To overcome the challenges related to hydrophobic anticancer drugs such as quercetin, drug carriers, specifically nanoparticles, are employed. Numerous studies have demonstrated that nanoparticles can increase the efficacy of these compounds and overcome their limitations [107]. This is achieved by enhancing absorption and permeability, improving the maintenance and stability of bioactive compounds, and controlling the release of quercetin in the body [108]. The controlled release is considered an essential advantage of nanoparticles. Additionally, drug‐coated nanoparticles are easy to produce and relatively low‐cost. Interestingly, drug‐coated nanoparticles can be absorbed by endothelial cells of the skin, enabling improved topical delivery. They can also penetrate the pulmonary system and cross the blood–brain barrier (BBB), enabling drug delivery to target specific tissues and providing potential therapeutic benefits for diseases involving the central nervous system [104]. In a study on breast cancer cells, gold nanoparticles (AuNP) conjugated with quercetin showed promising results. Cells treated with AuNP‐Qu exhibit more significant suppression of EGFR and PI3K/AKT/mTOR levels than free quercetin. Moreover, compared with free quercetin, AuNP‐Qu demonstrates a more efficient induction of apoptosis and upregulation of PTEN (a tumor suppressor factor) [65]. Additionally, quercetin gold nanoparticles (Qu‐AuNPs) decrease Raf, p‐ERK1/2, and p‐Akt levels in liver cancer cells. Induction of apoptosis and suppression of cell proliferation, migration, and colony formation are other advantages of Qu‐AuNPs in liver cancer [70].

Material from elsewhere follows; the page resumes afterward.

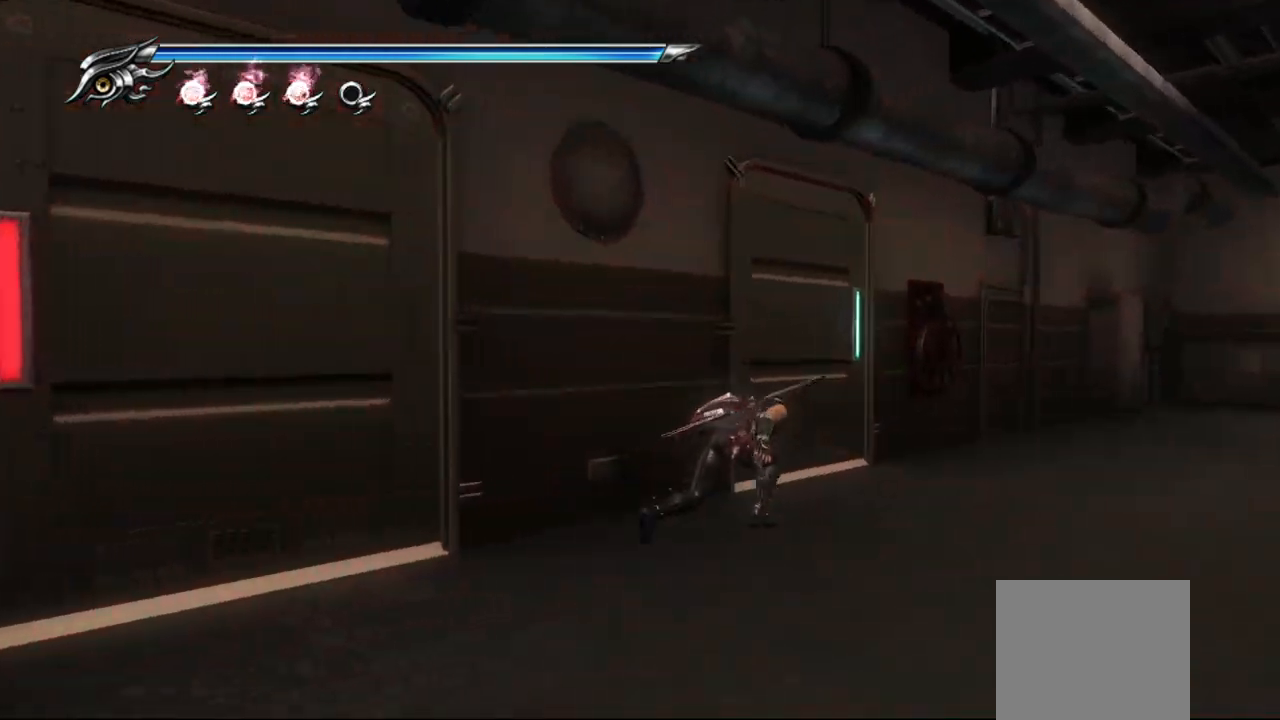
{"buttons": [], "left_stick": "up", "right_stick": "left", "events": [[350, "left_stick", "up"]]}
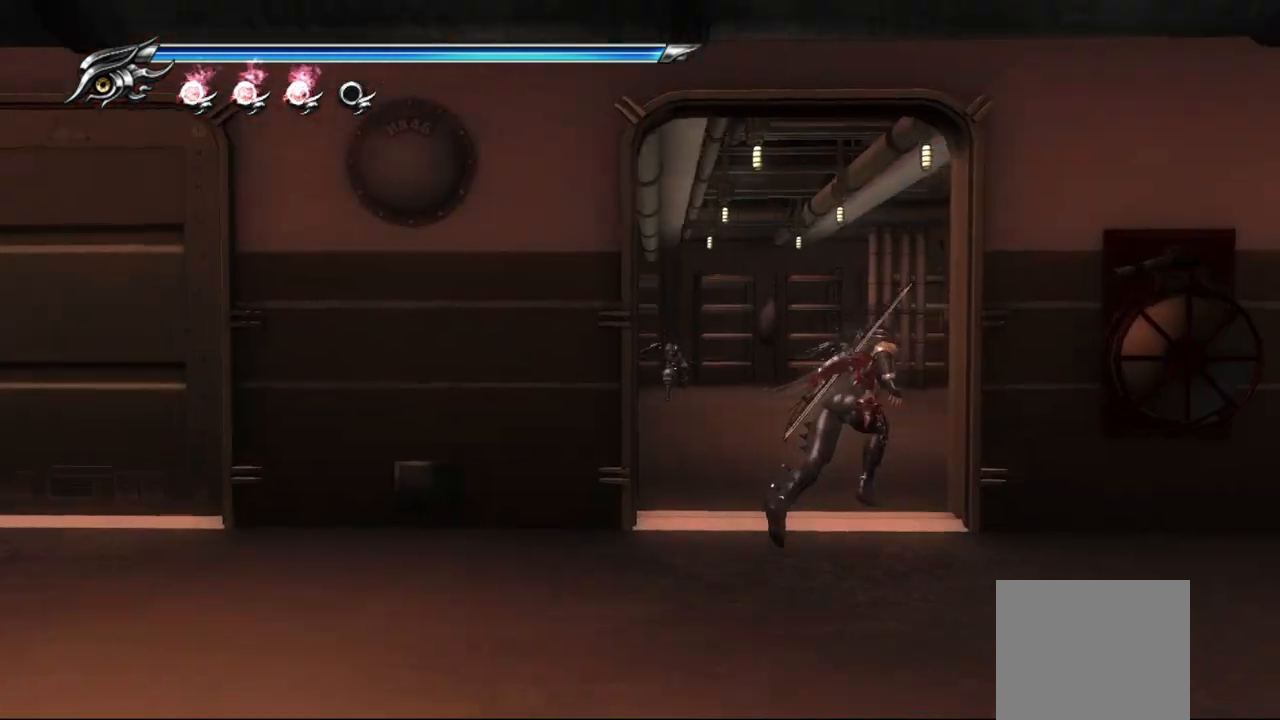
{"buttons": ["CROSS"], "left_stick": "up", "right_stick": "left", "events": [[400, "CROSS", "down"]]}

Moreover, quercetin has chelating properties concerning metal ions such as Fe^2+^, Fe^3+^, Cu^2+^, and Ni^2+^ [105]. One of the most significant advantages of nanoparticles is their ability to enhance and target the accumulation of drugs in tumors [4]. Nanocarriers can include dendrimers, liposomes, polymeric micelles, carbon nanomaterials, and metal oxide nanoparticles [103]. Chitosan nanoparticles (CS‐NPs) are commonly used as carriers for quercetin. Chitosan is a natural polysaccharide derived from the deacetylation of chitin. Positively charged CS‐NPs exhibit a strong affinity for the negatively charged cell membrane. This high‐affinity results in cell permeability and mucoadhesion [109].
Chemoresistance is a critical problem that occurs in various types of cancer. In a study on paclitaxel (PTX)‐resistant lung cancer cells, CS‐NPs were chosen for research. Quercetin‐chitosan nanoparticles (Qu‐CS‐NPs) demonstrated remarkable antitumor activities and effectively overcame the PTX resistance of lung cancer cells by inhibiting the AKT and ERK pathways. Moreover, cetuximab (Cet) has also been coated on Qu‐CS‐NPs and PTX‐CS‐NPs. Co‐treatment of Cet‐Qu‐CS‐NPs and Cet‐PTX‐CS‐NPs suppressed tumor growth in xenografts of PTX‐resistant lung cancer [14].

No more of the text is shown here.